» Work to complete
• a. List every figure number that the thermoelectric refrigerator passage refers to.
• b. Write a continuation of the thermoelectric refrigerator passage, beginning after its final sentence.
--- Quoted passage ---
Although the impregnation fluid 87 greatly improves the thermoconductivity of the anodized surface 88 as well as protecting this surface, the thermoconductivity can be further improved by applying the highly viscous dielectric and thermoconducting fluid 87a to the impregnated anodized surface 88. This highly viscous dielectric fluid 87a may be silicone dimethasilicone or a greaselike silicone filled fluid. The highly viscous fluid 87a greatly increases the surface contact area of the anodized surface 88 and provides a continuous thermoconducting material between the impregnated anodized surface layer 86 and the plates 50 and 51.

An electric system which may be utilized for the actuation of the thermoelectric refrigerator is schematically illustrated in FIG. 7. A 117 volt AC source supplies current through a switch 89 to the fan motor 27 which drives the fan blade 26 in the duct and to a primary coil 98 of the transformer 91. A secondary coil 92 of the transformer 91 provides a 5 or 6 volt AC voltage which is applied to a rectifier system 93.

The rectifier system 93 rectifies the secondary coil alternating current energy and thereby provides direct current energy which is filtered through a choke 94 and thereupon applied to terminal screws 95 (FIG. 3) secured to the heat conducting plate. The terminal screws 95 are insulated from the plate 51 by flanged eyelets 96. The direct current energy is thereupon conducted to the thermal conductor strips 75 (FIG. 4) of the rightmost module 54 (FIG. 3) by an insulated conductor 97 and thereupon passes serially through each of the modules 54 and between adjacent terminal conductor strips 75 of each module 54 and is returned to the rectifier system 93 through the leftmost terminal strip 75 and an insulated conductor 98.
--- Dataset excerpts ---
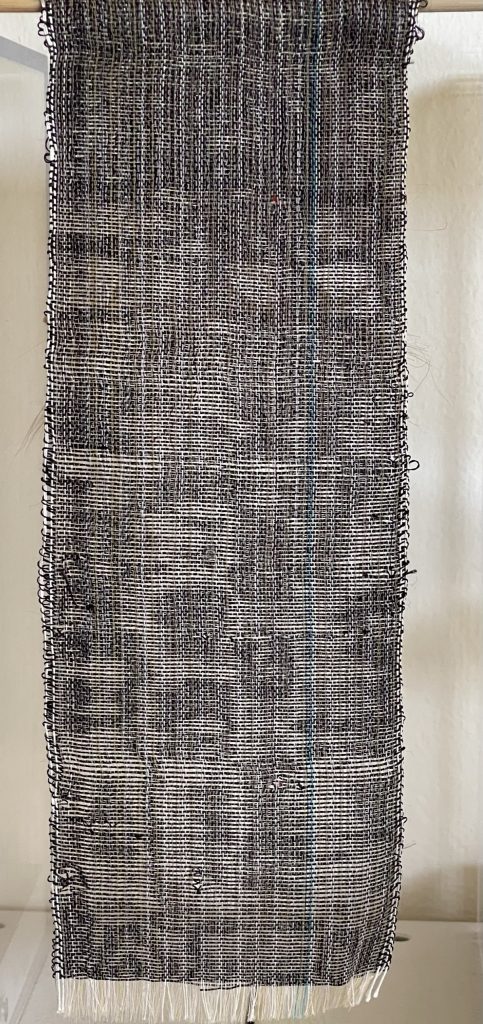
You are a GUI agent. You are given a task and a screenshot of the screen. Output one action in this format:
    pyautogui.click(x=<x>, y=<y>)
    Task: Click on the sewn tapestry
    
    Given the screenshot: What is the action you would take?
    pyautogui.click(x=91, y=950), pyautogui.click(x=89, y=923), pyautogui.click(x=233, y=929), pyautogui.click(x=325, y=933), pyautogui.click(x=346, y=698), pyautogui.click(x=190, y=717), pyautogui.click(x=109, y=706)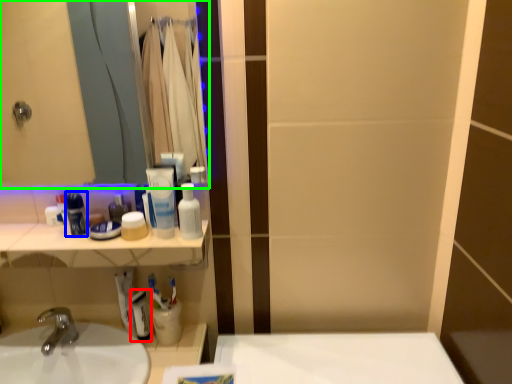
Question: Which object is positioned closest to mouthwash (highlighted by a red box)? Select from mouthwash (highlighted by a blue box) and mirror (highlighted by a green box).

Choices:
 (A) mouthwash
 (B) mirror

Answer: (A)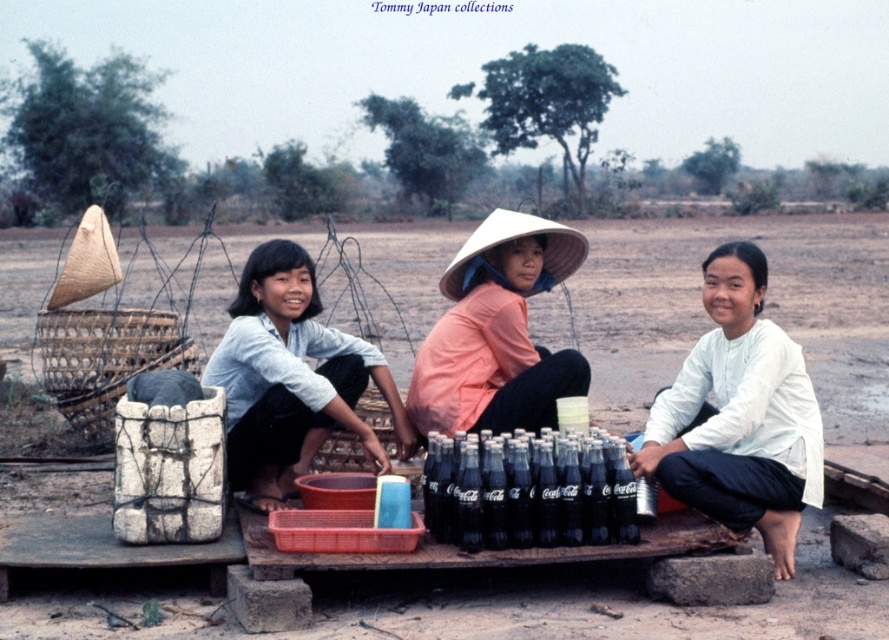
Who is more distant from viewer, (x=717, y=397) or (x=282, y=484)?

The point (x=282, y=484) is behind.

Between white cotton shirt at center and light blue cotton shirt at center, which one has less height?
---
» Task results
• a. FIG. 7, FIG. 3, FIG. 4

• b.
In operation, the thermoelectric refrigerator is actuated by closing the switch 89 (FIG. 7) to apply the 117 volt alternating current energy to the motor 27 and to the transformer 91. The motor will drive the fan blade 26 causing air to flow through the duct 25 between the louvered brackets 24. Simultaneously, the transformer will reduce the input voltage to 5 or 6 volts which is supplied to the rectifier system 93. The rectifier 93 rectifies the alternating current energy into pulsating DC energy. p

This rectified direct current energy is applied to the choke 94 to filter the pulsating direct current energy and provide a smoother direct current which is applied to the rightmost terminal strip 75 through the insulated conductor 97 and the terminal 95. The alternate dissimilar relationship between the elements 78 and the series connection therebetween thereupon causes the upper terminal strips 77 to be heat collectors and likewise causes the lower conductor strips 76 to become heat dissipators.

The shims 55 are respectively provided above and below the modules 54 between the freezing plate 50 and the modules 54 and the heat transfer block 53 respectively. Inasmuch as the freezing plate 50, upper shim 55, modules 54, lower shim 55, and heat transfer block 53 are all held in direct engagement by virtue of the screw assemblies 56, the hot and cold collecting strips 75 and 76 and 77 of the modules 54 in conjunction with the thermoconductivity of the modules themselves will be effective on the freezing plate 50 and the heat transfer block 53 to conduct heat from the freezing plate 50 to the modules 54 into the heat transfer block 53.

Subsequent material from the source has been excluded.